- Aufgabe -
Beantworte die folgenden Fragen zum Studientext jeweils kurz.
(a) Welche Staatsangehörigkeit hat laut der Überschrift die Person, die den Asylantrag gestellt hat?
(b) Welches Gericht steht unter „Verfahrensgang“ als vorgehend, mit welchem Datum und Aktenzeichen?
(c) Welche Entscheidungsform ist angegeben?

Oberverwaltungsgericht Niedersachsen
Urt. v. 18.12.1987, Az.: 21 A 702/87

Asylantrag eines Ghanäers wegen politischer Verfolgung; Rechtsnatur der Ausreiseaufforderung mit der Abschiebungsandrohung; Ausländerbehördliches Ermessen bei der Ausreiseaufforderung; Duldungsgewährung und Duldungsanspruch; Beurteilungszeitpunkt für die Abschiebungsandrohung als faktischem Verwaltungsakt mit Dauerwirkung

Bibliographie

Gericht
OVG Niedersachsen
Datum
18.12.1987
Aktenzeichen
21 A 702/87
Entscheidungsform
Urteil
Referenz
WKRS 1987, 12830
Entscheidungsname
[keine Angabe]
ECLI
ECLI:DE:OVGNI:1987:1218.21A702.87.0A

Verfahrensgang

vorgehend
VG Hannover - 16.03.1987 - AZ: 10 VG A 144/86

Verfahrensgegenstand

Asylrecht

Aufenthaltsbeendende Maßnahmen und Duldung

Anerkennung als Asylberechtigter.

- Bereitgestellte Angaben -
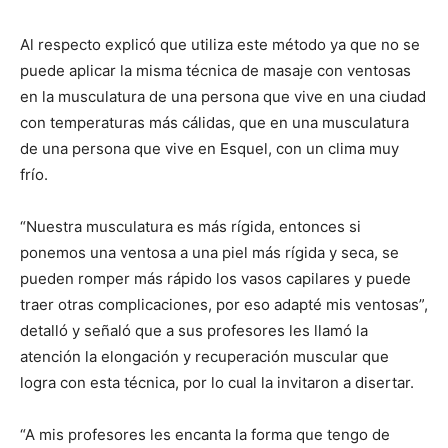
Al respecto explicó que utiliza este método ya que no se
puede aplicar la misma técnica de masaje con ventosas
en la musculatura de una persona que vive en una ciudad
con temperaturas más cálidas, que en una musculatura
de una persona que vive en Esquel, con un clima muy
frío.
“Nuestra musculatura es más rígida, entonces si
ponemos una ventosa a una piel más rígida y seca, se
pueden romper más rápido los vasos capilares y puede
traer otras complicaciones, por eso adapté mis ventosas”,
detalló y señaló que a sus profesores les llamó la
atención la elongación y recuperación muscular que
logra con esta técnica, por lo cual la invitaron a disertar.
“A mis profesores les encanta la forma que tengo de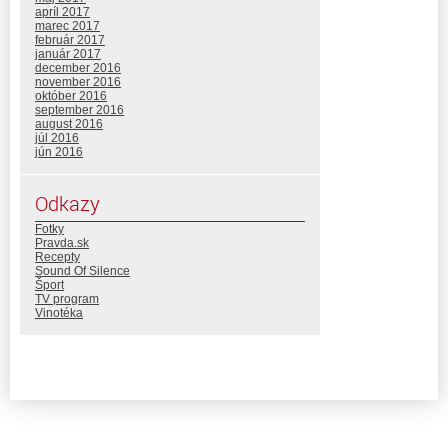
apríl 2017
marec 2017
február 2017
január 2017
december 2016
november 2016
október 2016
september 2016
august 2016
júl 2016
jún 2016
Odkazy
Fotky
Pravda.sk
Recepty
Sound Of Silence
Šport
TV program
Vinotéka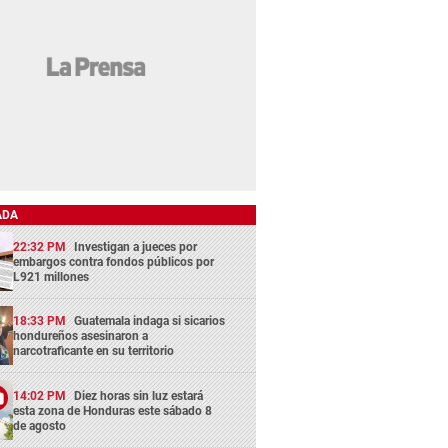
ADA
22:32 PM
Investigan a jueces por
embargos contra fondos públicos por
L921 millones
18:33 PM
Guatemala indaga si sicarios
hondureños asesinaron a
narcotraficante en su territorio
14:02 PM
Diez horas sin luz estará
esta zona de Honduras este sábado 8
de agosto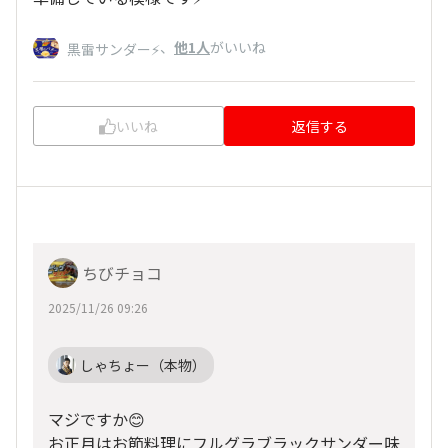
、
他1人
がいいね
黒雷サンダー⚡️
いいね
返信する
ちびチョコ
2025/11/26 09:26
しゃちょー（本物）
マジですか😊
お正月はお節料理にフルグラブラックサンダー味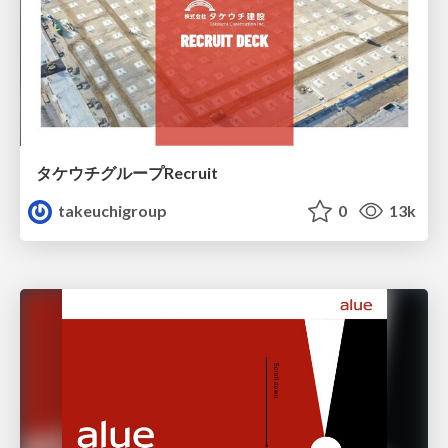
タケウチグループRecruit
takeuchigroup
0
13k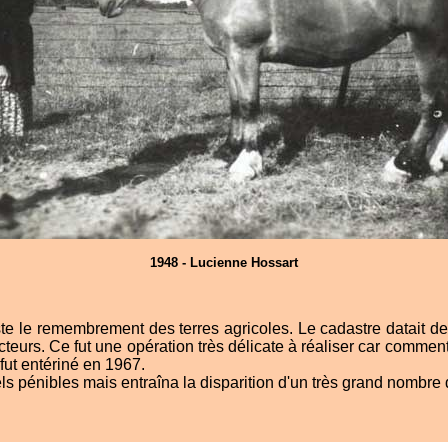
1948 - Lucienne Hossart
te le remembrement des terres agricoles. Le cadastre datait de
s tracteurs. Ce fut une opération très délicate à réaliser car co
ut entériné en 1967.
pénibles mais entraîna la disparition d'un très grand nombre d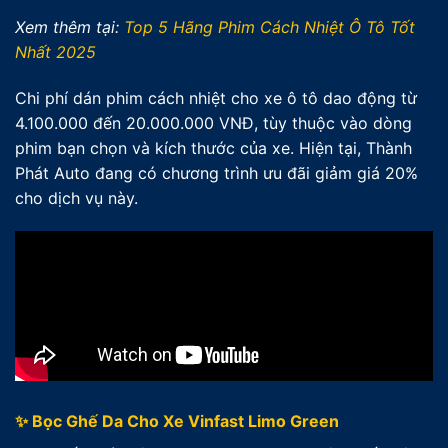
Xem thêm tại:
Top 5 Hãng Phim Cách Nhiệt Ô Tô Tốt
Nhất 2025
Chi phí dán phim cách nhiệt cho xe ô tô dao động từ
4.100.000 đến 20.000.000 VNĐ, tùy thuộc vào dòng
phim bạn chọn và kích thước của xe. Hiện tại, Thành
Phát Auto đang có chương trình ưu đãi giảm giá 20%
cho dịch vụ này.
✨ Bọc Ghế Da Cho Xe Vinfast Limo Green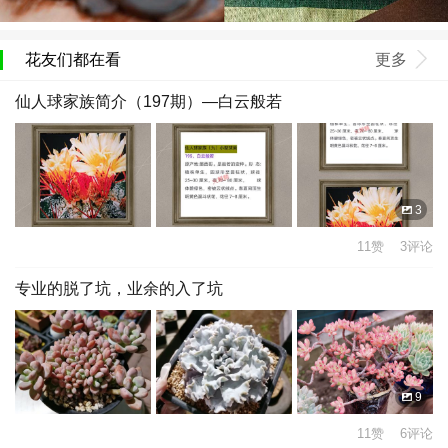
花友们都在看
更多
仙人球家族简介（197期）—白云般若
3
11赞 3评论
专业的脱了坑，业余的入了坑
9
11赞 6评论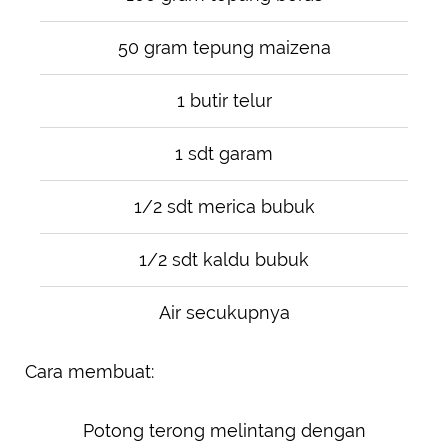
50 gram tepung maizena
1 butir telur
1 sdt garam
1/2 sdt merica bubuk
1/2 sdt kaldu bubuk
Air secukupnya
Cara membuat:
Potong terong melintang dengan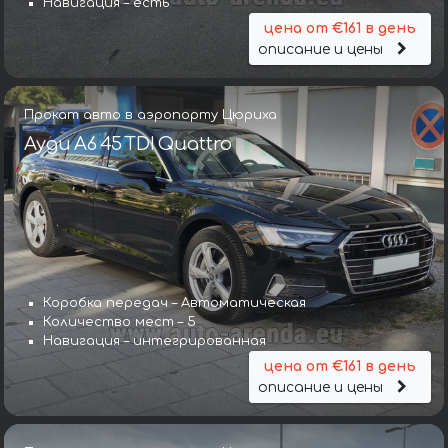
Навигация – есть
цена от €161 в день
описание и цены
Прокат авто в аэропорту Цюриха
Ауди A6 45 TDI Quattro
Коробка передач – Автоматическая
Количество мест – 5
Навигация – интегрированная
цена от €161 в день
описание и цены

- Lösung -
(a) Es geht um einen Ghanäer.
(b) VG Hannover, 16.03.1987, Aktenzeichen 10 VG A 144/86.
(c) Urteil.